#### The task:
A faithful copy of the data, pictures omitted, is the required answer.

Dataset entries
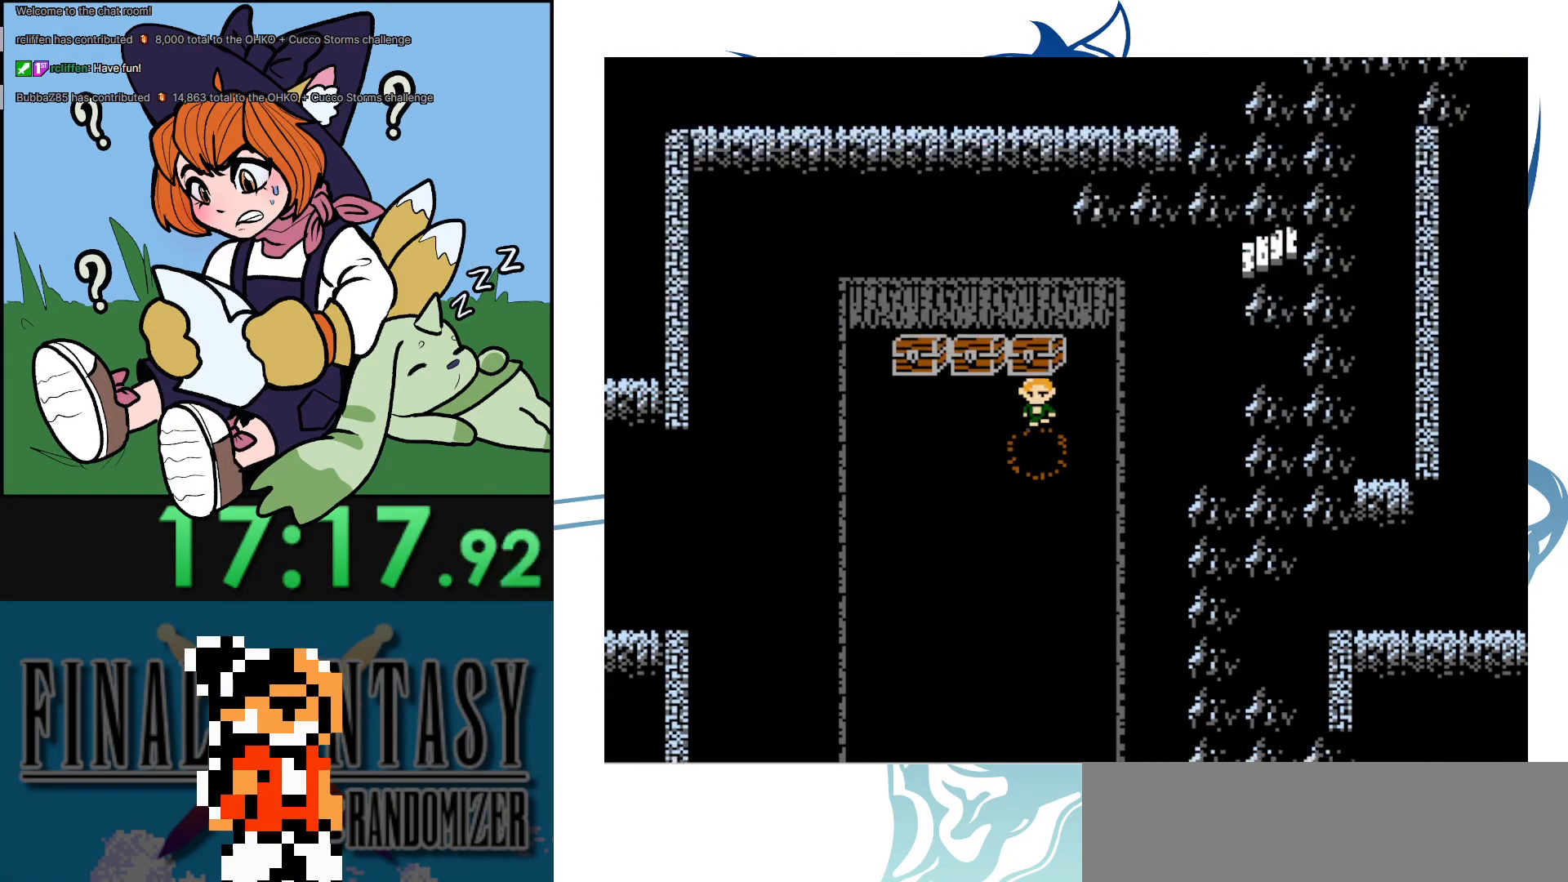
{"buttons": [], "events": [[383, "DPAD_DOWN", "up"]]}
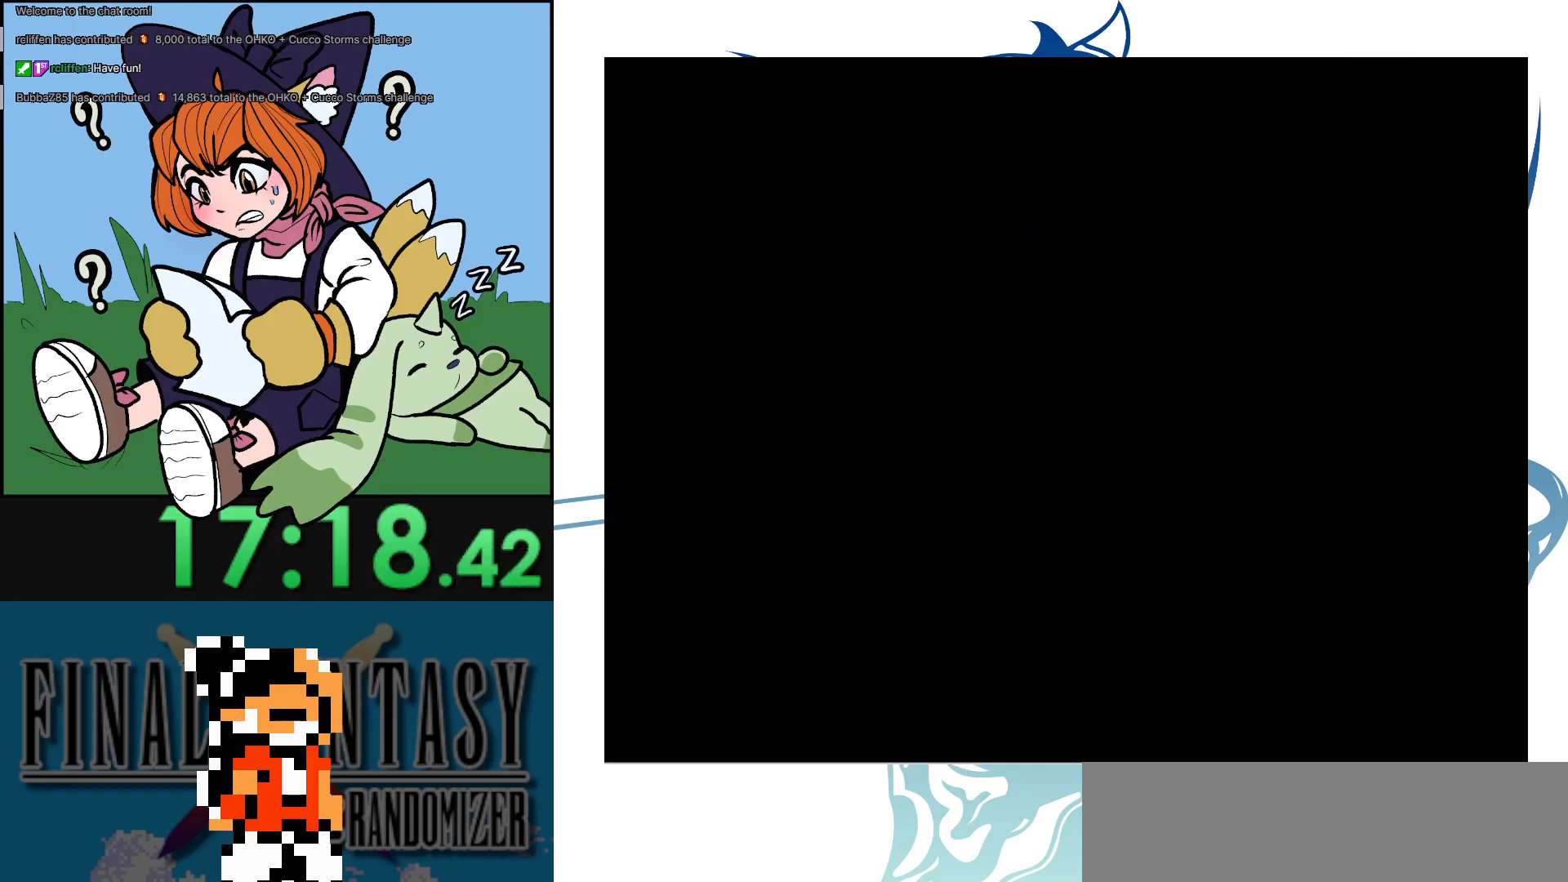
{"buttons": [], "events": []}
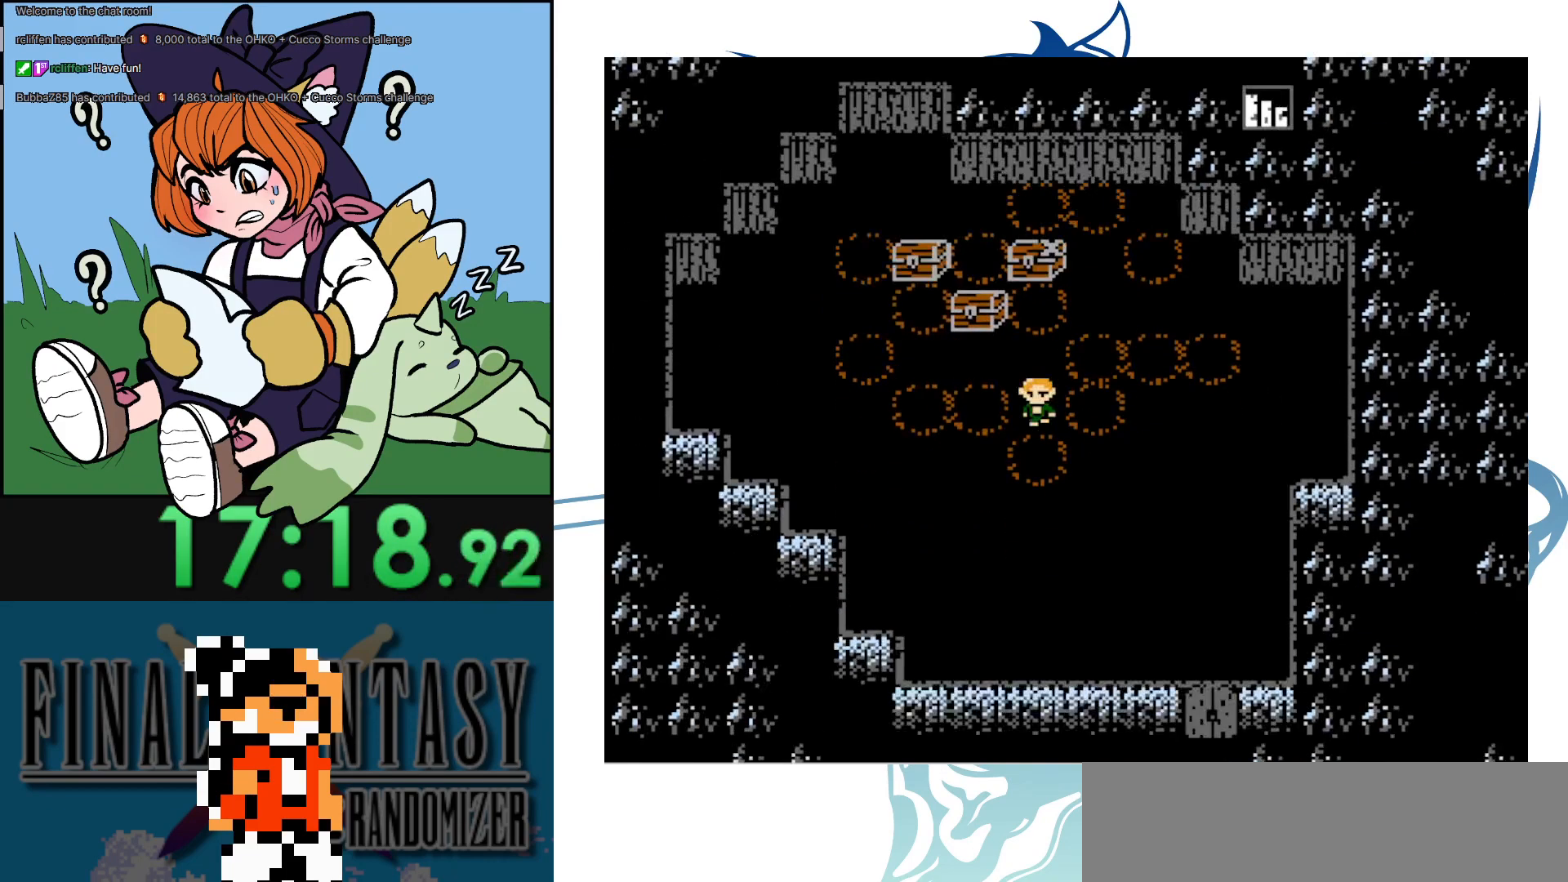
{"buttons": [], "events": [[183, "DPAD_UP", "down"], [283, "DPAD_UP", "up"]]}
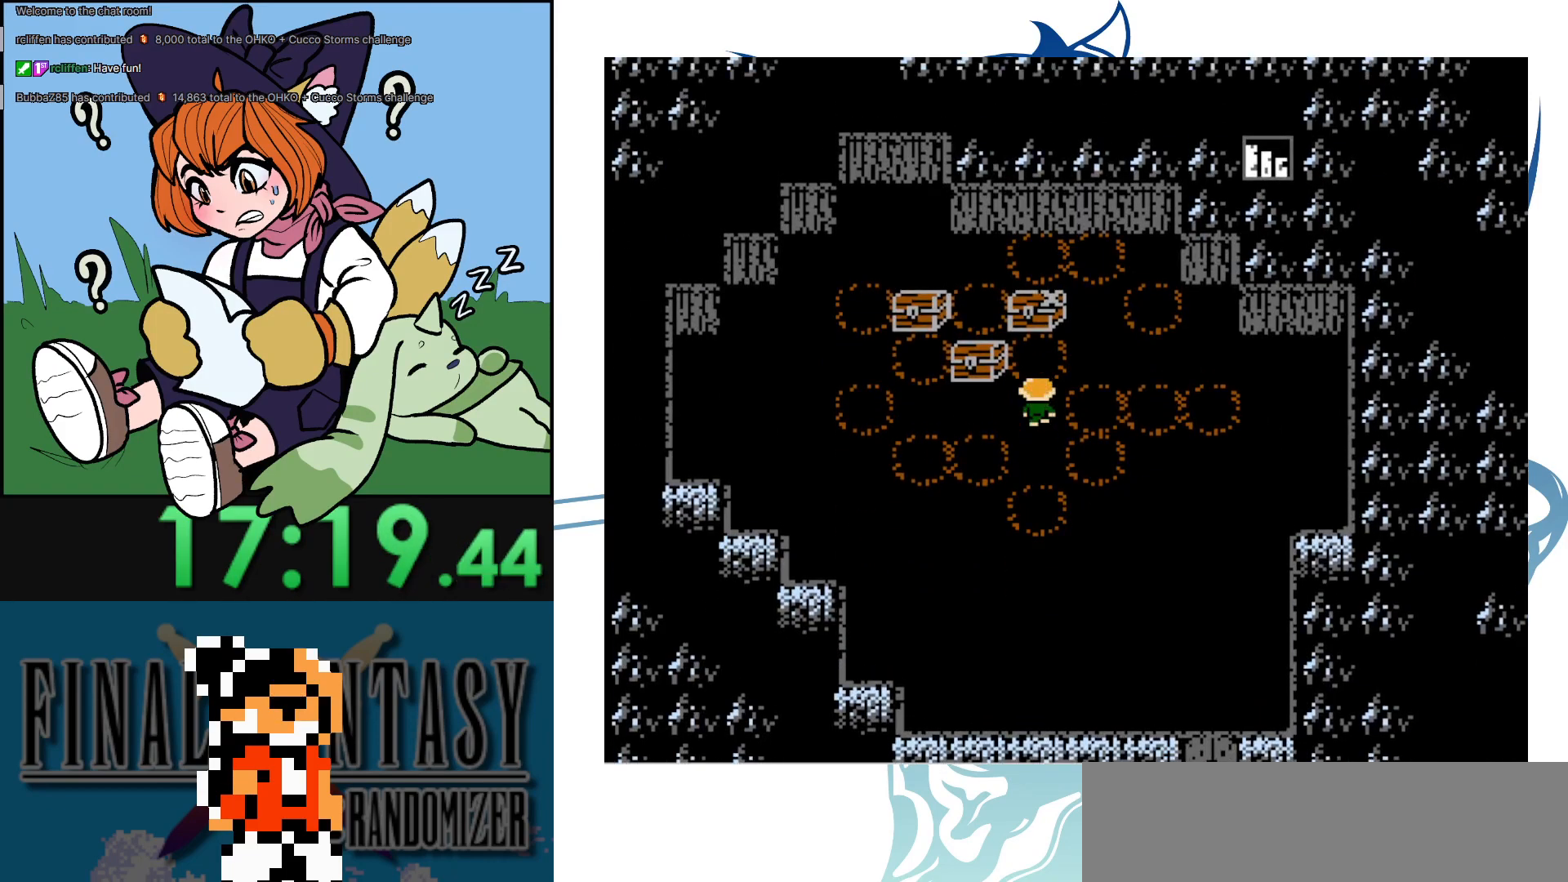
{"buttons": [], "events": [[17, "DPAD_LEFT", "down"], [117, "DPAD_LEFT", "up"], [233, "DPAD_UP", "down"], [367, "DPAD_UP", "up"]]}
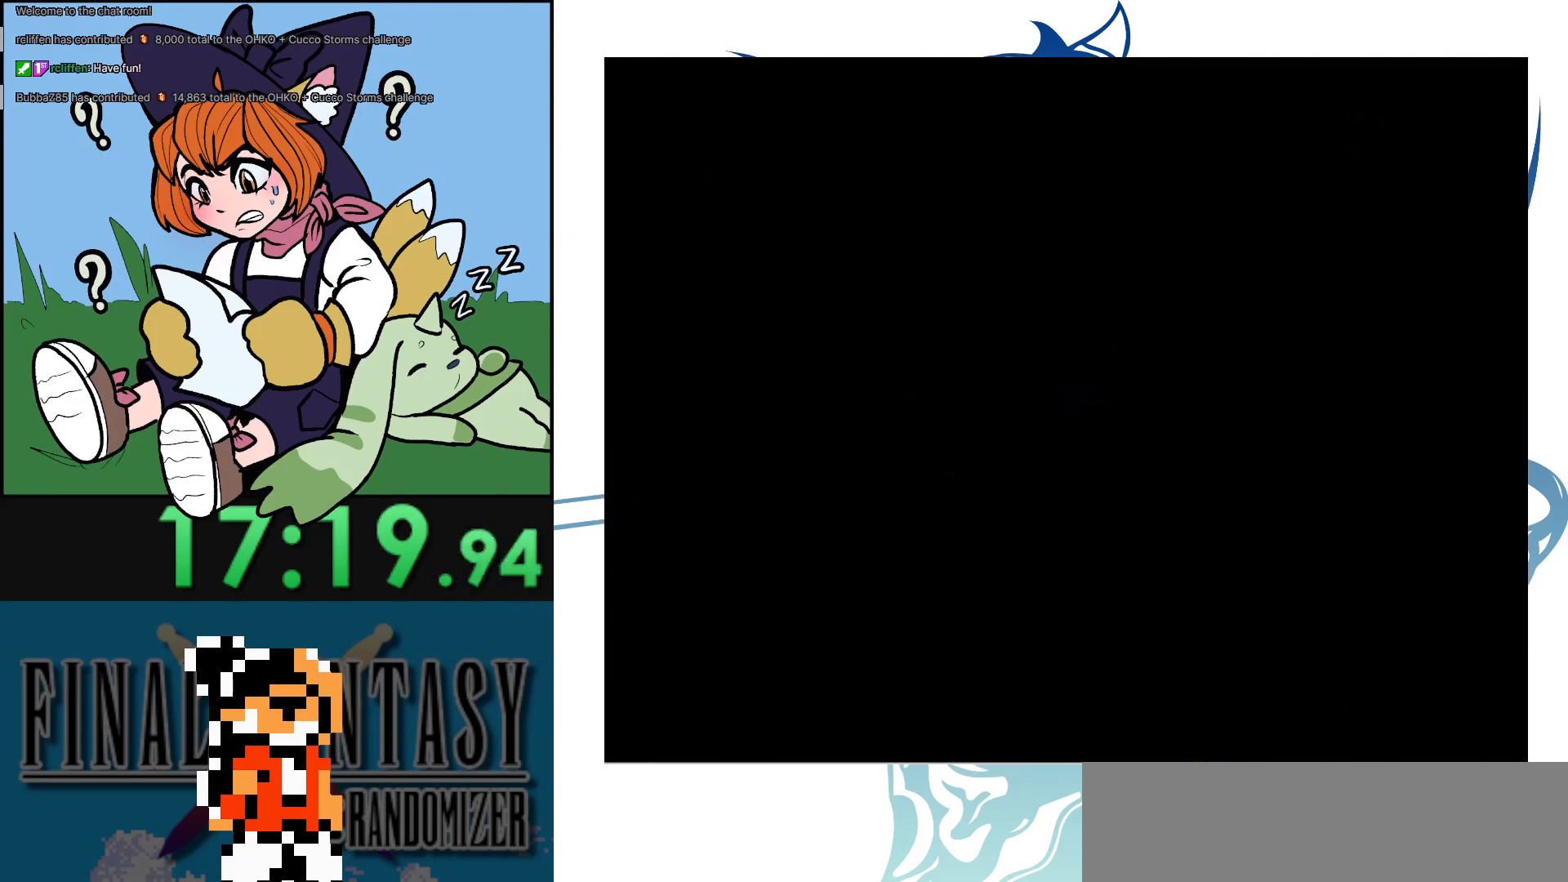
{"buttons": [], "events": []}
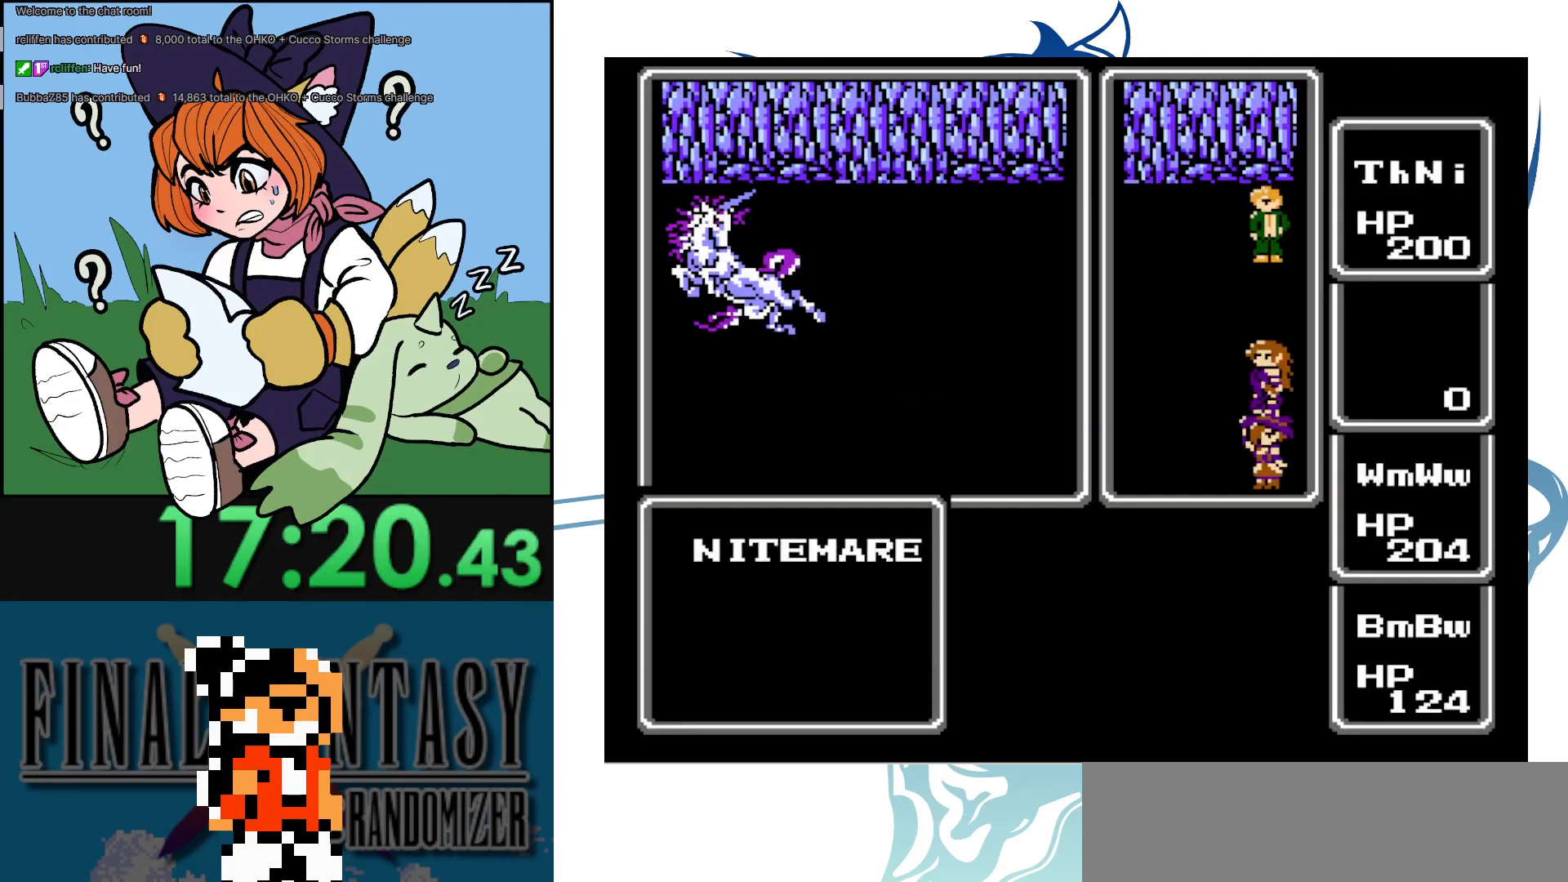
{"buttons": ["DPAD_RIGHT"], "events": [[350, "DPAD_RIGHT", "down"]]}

#### Solved exercise:
{"buttons": [], "events": [[383, "DPAD_DOWN", "up"]]}
{"buttons": [], "events": []}
{"buttons": [], "events": [[183, "DPAD_UP", "down"], [283, "DPAD_UP", "up"]]}
{"buttons": [], "events": [[17, "DPAD_LEFT", "down"], [117, "DPAD_LEFT", "up"], [233, "DPAD_UP", "down"], [367, "DPAD_UP", "up"]]}
{"buttons": [], "events": []}
{"buttons": ["DPAD_RIGHT"], "events": [[350, "DPAD_RIGHT", "down"]]}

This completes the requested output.